Zarate is a notoriously difficult personality. His career-to-date suggests that he’s a highly-combustible character and that he is difficult to manage. But not good enough? This is a player who can play as a centre-forward or in a range of attacking-midfield positions and who undeniably provides this squad with something unique. His stature may not be ideal for English football, but his technical ability should make him an asset to West Ham - whether from the start of games or from the substitutes’ bench.
Stewart Downing has been a revelation in a more central role this year, but he can’t be expected to sustain his level of performance across a thirty-eight game season.

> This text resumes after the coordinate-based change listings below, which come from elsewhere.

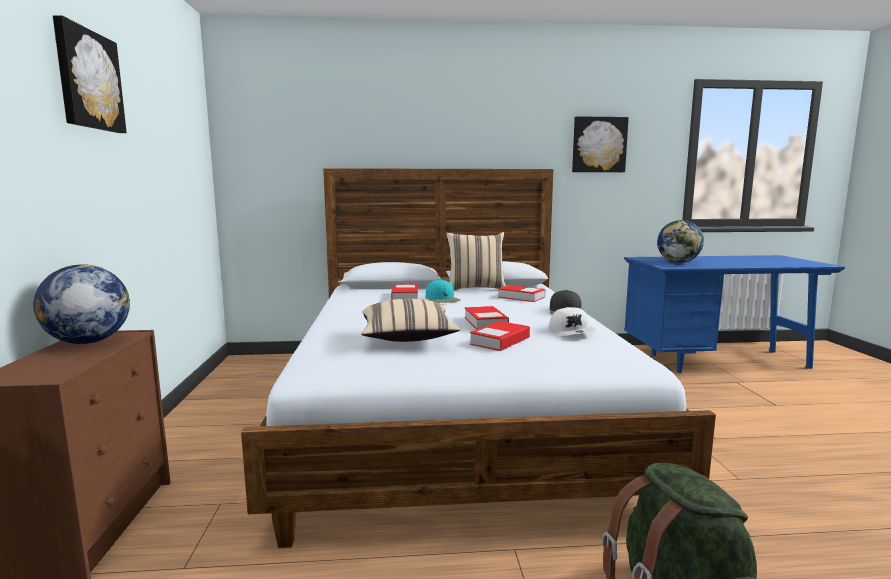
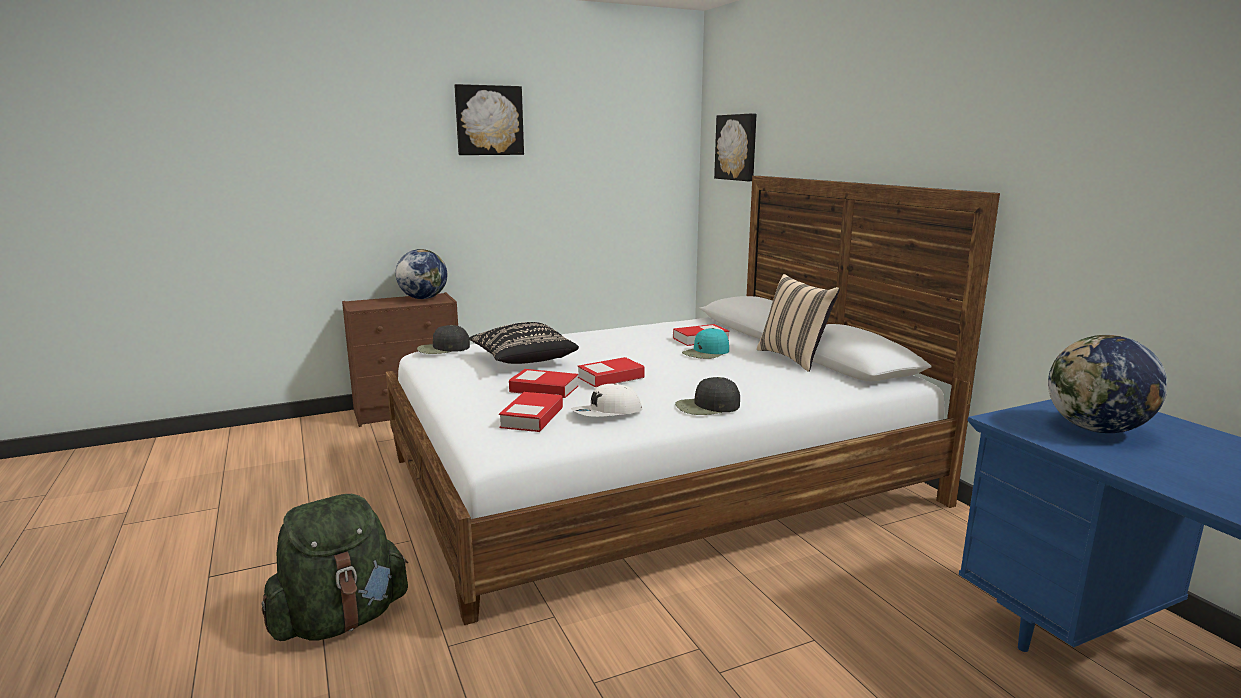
camera: 70 degrees right, 5 degrees up
(317, 362) = (443, 348): none -> black cap
(407, 338) = (523, 360): beige pillow -> black pillow
(521, 297) = (771, 381): book -> book (532, 418)
(598, 145) = (1109, 147): picture -> picture (737, 147)

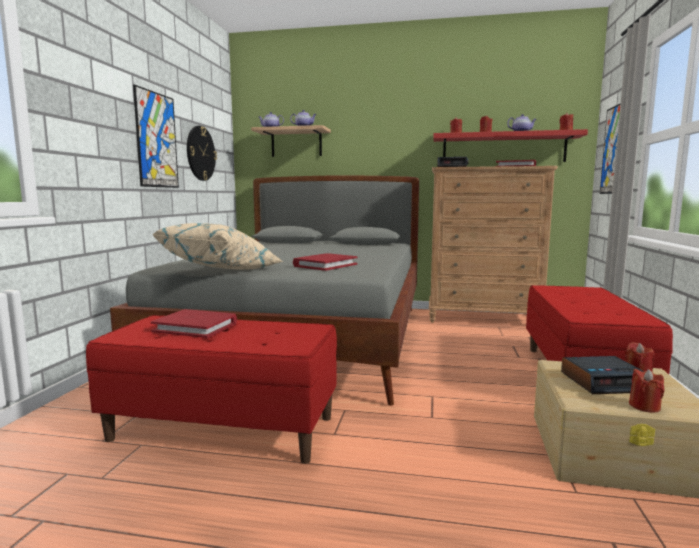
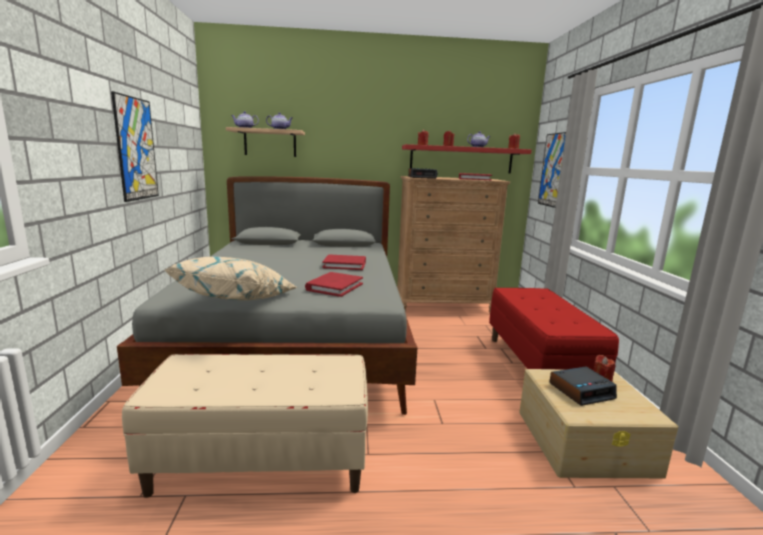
camera: 15 degrees left, 5 degrees up
(196, 327) = (231, 370): red book -> red book (344, 265)
(200, 153) = (175, 155): wall clock -> none
(224, 428) = (262, 462): red bench -> beige bench
(644, 406) = (620, 415): red candle -> none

Superficially, not only was Zarate an alternative to Downing, but he was also different to any other attacking player at the club - and, as such, surely he had a value?
If Downing tweaks a hamstring at some point, then what is the contingency plan? Kevin Nolan?
When this decision was made, Allardyce was theoretically about to lose Cheik Kouyate, Diafra Sakho and Alex Song to the Africa Cup of Nations. As it happens, only Kouyate will be taking part in the tournament, but that only became apparent after Zarate’s departure was sanctioned.
How bizarre; no, he doesn’t provide cover in central midfield, but would have given West Ham essential depth at a time when their squad was likely to be stretched.
There’s something not right here. At a guess, Zarate ‘isn’t good enough’ in the same way that Ravel Morrison wasn’t.
If he helps to drag QPR up the table and if West Ham start to slide down it, expect this topic to return with a vengeance.